Introduction

INDELs (insertion–deletion) or DIPs (deletion–insertion polymorphisms) are short length diallelic polymorphisms, consisting of the presence or absence of short sequences (typically 1–50 bp). They are relatively common throughout the human genome representing 15–20 % of all polymorphisms [1] with the total number estimated at about 2 million [2]. Short amplicon size (50–150 bp), low mutation rate (<2 × 10−8), and capacity to multiplex (30–40 markers) and type using a single multiplexed PCR with fluorescently labeled primers followed by capillary electrophoresis (a current technology for human identification) [35] are the main advantages that make INDELs useful in forensic genetics applications including individual identification, kinship testing, population studies and ancient DNA analysis [68]. The Investigator DIPplex® kit (Qiagen) contain components for the simultaneous amplification and analysis of 30 biallelic autosomal INDELs and amelogenin. The INDELs are distributed over 19 autosomes at the minimum distance of 10 Mbp to routinely used STR and SNP markers. The allele length variations of the INDELs are between 4 and 22 bp, and all amplicons are shorter than 160 bp.

DNA extraction

Buccal swabs were anonymized and collected from unrelated volunteers along with information on the birthplace and ethnicity of the donor.
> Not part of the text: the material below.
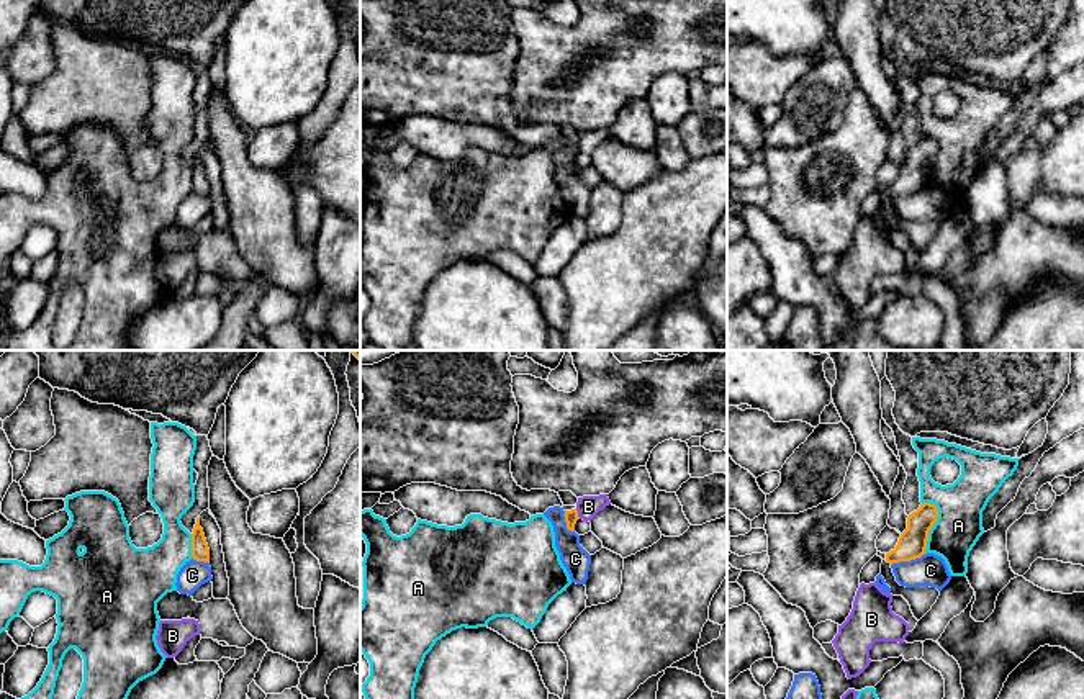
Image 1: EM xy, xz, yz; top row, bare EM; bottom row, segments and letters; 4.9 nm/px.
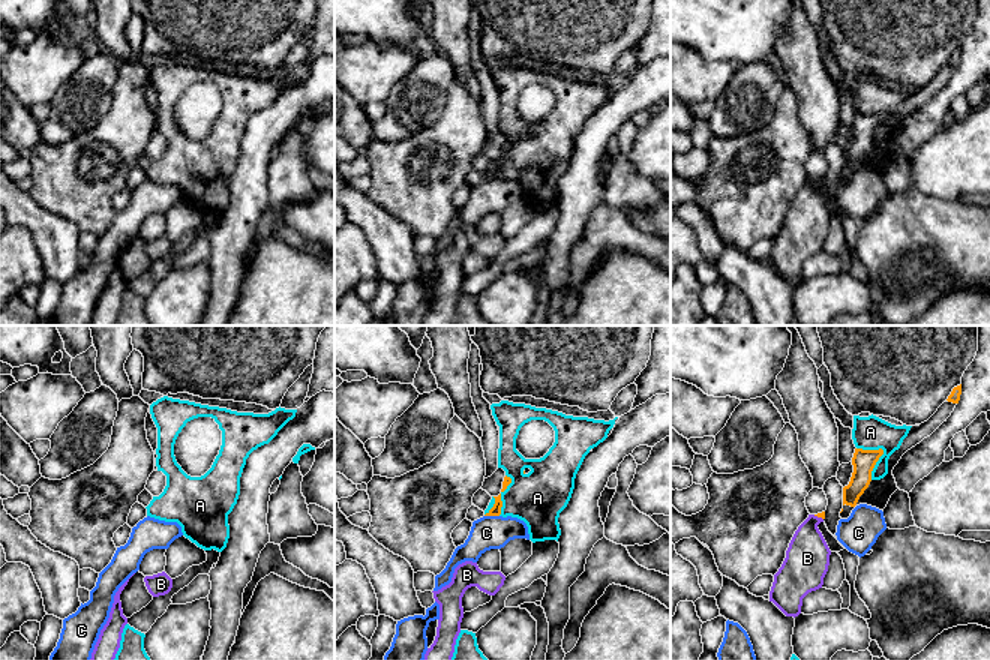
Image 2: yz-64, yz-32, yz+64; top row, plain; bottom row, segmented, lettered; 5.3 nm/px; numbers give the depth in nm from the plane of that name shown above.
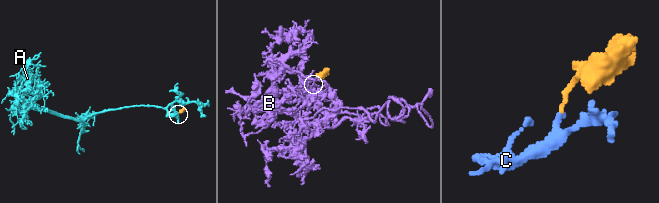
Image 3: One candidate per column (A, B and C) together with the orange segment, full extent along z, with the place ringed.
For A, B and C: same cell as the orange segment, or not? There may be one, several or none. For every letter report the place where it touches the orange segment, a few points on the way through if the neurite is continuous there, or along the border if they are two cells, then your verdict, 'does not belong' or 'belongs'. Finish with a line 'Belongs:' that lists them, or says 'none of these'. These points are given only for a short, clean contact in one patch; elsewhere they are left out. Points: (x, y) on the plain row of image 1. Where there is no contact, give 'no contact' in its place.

Signed informed consents were obtained from all the participants and this study complied with the protocol approved by the Ethical Committee of Poznan University of Medical Sciences (Ref: 139/13). The population sample sizes were: Poles (N P = 122), and Taiwanese (N T = 126). The extraction of genomic DNA was carried out using QIAamp® DNA Mini Kit (Qiagen). The quantitation was performed using Quantifiler™ Human DNA Quantification Kit on a 7500 Real-Time PCR System (Applied Biosystems) according to the manufacturer’s specifications. The samples were then normalized to 100 pg/μl and stored at −20 °C until amplification.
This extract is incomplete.